Work instruction:
Search the data below for the string "Chocolatey". Extract every line that contains it.

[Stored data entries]

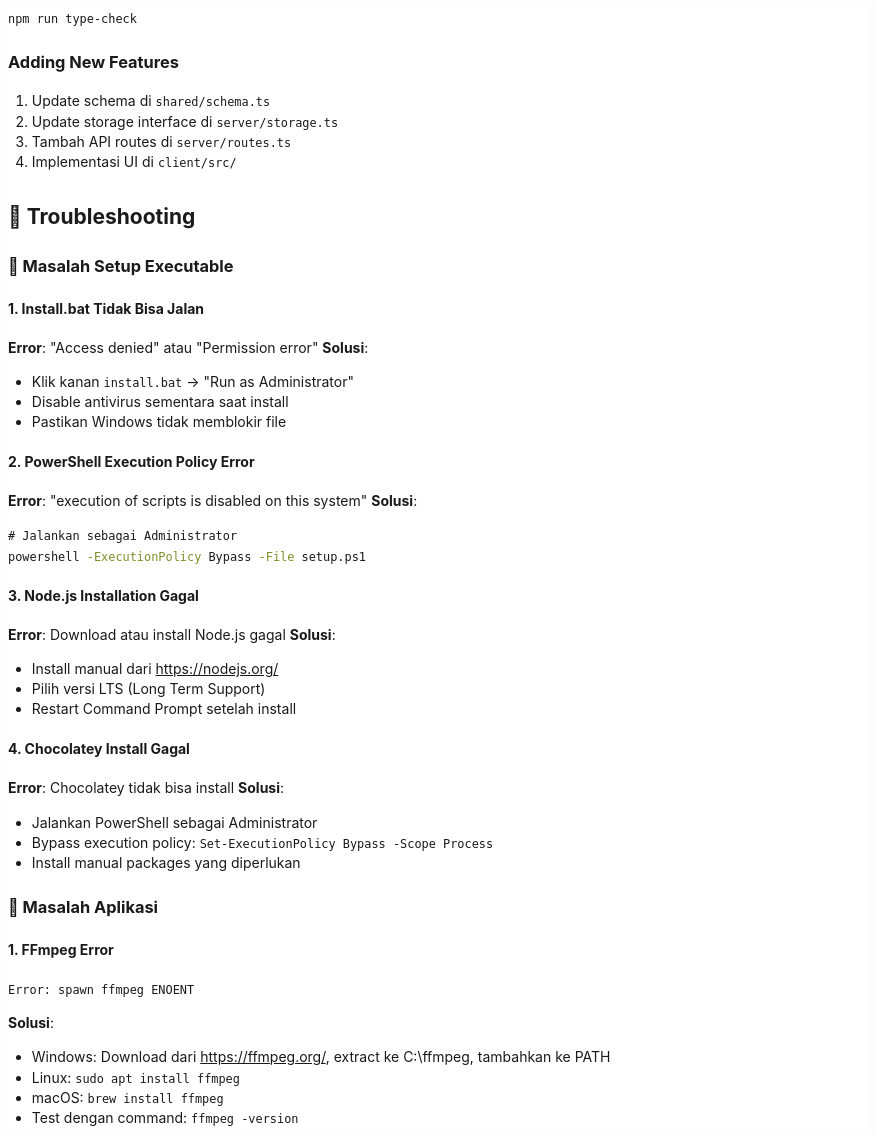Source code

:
 ```bash
npm run type-check
```

### Adding New Features
1. Update schema di `shared/schema.ts`
2. Update storage interface di `server/storage.ts`
3. Tambah API routes di `server/routes.ts`
4. Implementasi UI di `client/src/`

## 🔧 Troubleshooting

### 🚨 Masalah Setup Executable

#### 1. Install.bat Tidak Bisa Jalan
**Error**: "Access denied" atau "Permission error"
**Solusi**:
- Klik kanan `install.bat` → "Run as Administrator"
- Disable antivirus sementara saat install
- Pastikan Windows tidak memblokir file

#### 2. PowerShell Execution Policy Error
**Error**: "execution of scripts is disabled on this system"
**Solusi**:
```cmd
# Jalankan sebagai Administrator
powershell -ExecutionPolicy Bypass -File setup.ps1
```

#### 3. Node.js Installation Gagal
**Error**: Download atau install Node.js gagal
**Solusi**:
- Install manual dari https://nodejs.org/
- Pilih versi LTS (Long Term Support)
- Restart Command Prompt setelah install

#### 4. Chocolatey Install Gagal
**Error**: Chocolatey tidak bisa install
**Solusi**:
- Jalankan PowerShell sebagai Administrator
- Bypass execution policy: `Set-ExecutionPolicy Bypass -Scope Process`
- Install manual packages yang diperlukan

### 🐛 Masalah Aplikasi

#### 1. FFmpeg Error
```
Error: spawn ffmpeg ENOENT
```
**Solusi**:
- Windows: Download dari https://ffmpeg.org/, extract ke C:\ffmpeg, tambahkan ke PATH
- Linux: `sudo apt install ffmpeg`
- macOS: `brew install ffmpeg`
- Test dengan command: `ffmpeg -version`
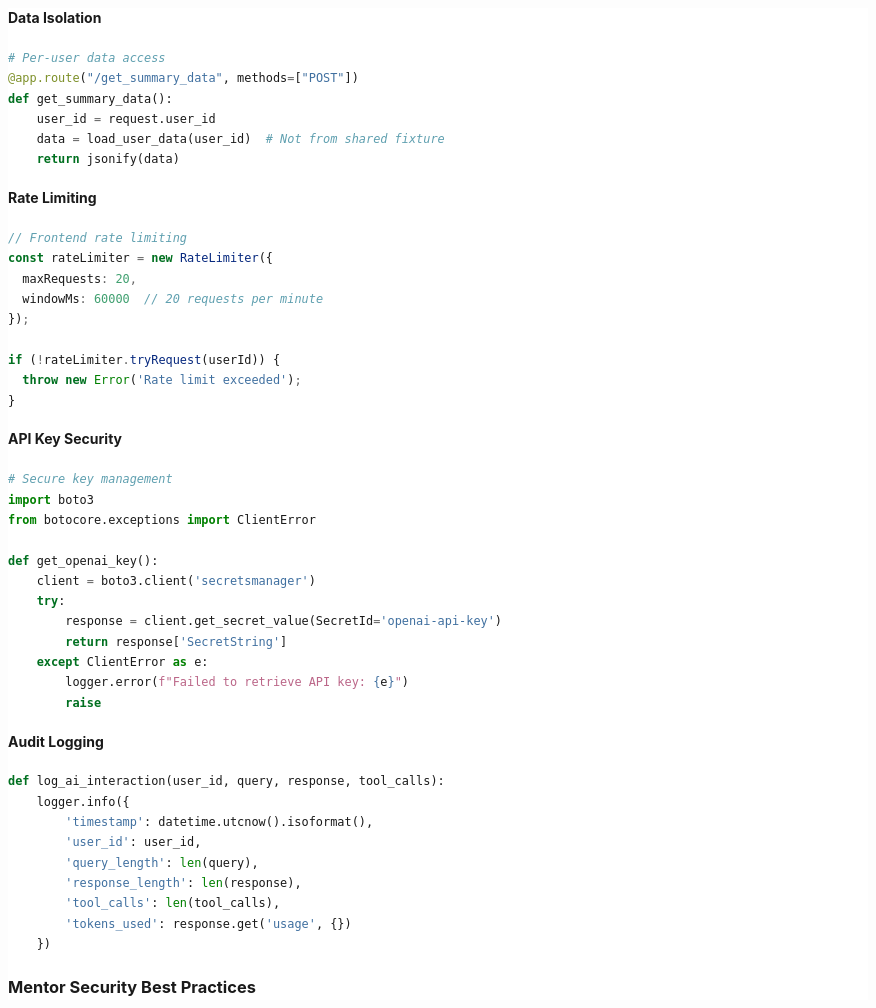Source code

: #### **Data Isolation**
```python
# Per-user data access
@app.route("/get_summary_data", methods=["POST"])
def get_summary_data():
    user_id = request.user_id
    data = load_user_data(user_id)  # Not from shared fixture
    return jsonify(data)
```

#### **Rate Limiting**
```typescript
// Frontend rate limiting
const rateLimiter = new RateLimiter({
  maxRequests: 20,
  windowMs: 60000  // 20 requests per minute
});

if (!rateLimiter.tryRequest(userId)) {
  throw new Error('Rate limit exceeded');
}
```

#### **API Key Security**
```python
# Secure key management
import boto3
from botocore.exceptions import ClientError

def get_openai_key():
    client = boto3.client('secretsmanager')
    try:
        response = client.get_secret_value(SecretId='openai-api-key')
        return response['SecretString']
    except ClientError as e:
        logger.error(f"Failed to retrieve API key: {e}")
        raise
```

#### **Audit Logging**
```python
def log_ai_interaction(user_id, query, response, tool_calls):
    logger.info({
        'timestamp': datetime.utcnow().isoformat(),
        'user_id': user_id,
        'query_length': len(query),
        'response_length': len(response),
        'tool_calls': len(tool_calls),
        'tokens_used': response.get('usage', {})
    })
```

### **Mentor Security Best Practices**
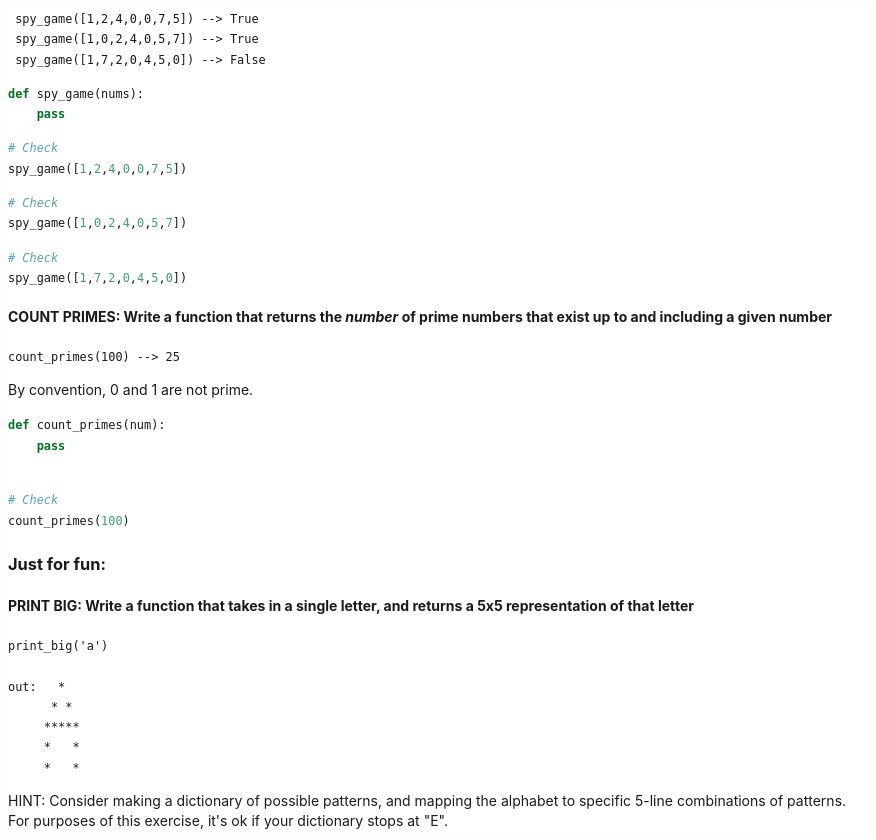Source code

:      spy_game([1,2,4,0,0,7,5]) --> True
     spy_game([1,0,2,4,0,5,7]) --> True
     spy_game([1,7,2,0,4,5,0]) --> False



```python
def spy_game(nums):
    pass
```


```python
# Check
spy_game([1,2,4,0,0,7,5])
```


```python
# Check
spy_game([1,0,2,4,0,5,7])
```


```python
# Check
spy_game([1,7,2,0,4,5,0])
```

#### COUNT PRIMES: Write a function that returns the *number* of prime numbers that exist up to and including a given number
    count_primes(100) --> 25

By convention, 0 and 1 are not prime.


```python
def count_primes(num):
    pass
                
```


```python
# Check
count_primes(100)
```

### Just for fun:
#### PRINT BIG: Write a function that takes in a single letter, and returns a 5x5 representation of that letter
    print_big('a')
    
    out:   *  
          * *
         *****
         *   *
         *   *
HINT: Consider making a dictionary of possible patterns, and mapping the alphabet to specific 5-line combinations of patterns. <br>For purposes of this exercise, it's ok if your dictionary stops at "E".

Finished exercise:
#### 4. Chocolatey Install Gagal
**Error**: Chocolatey tidak bisa install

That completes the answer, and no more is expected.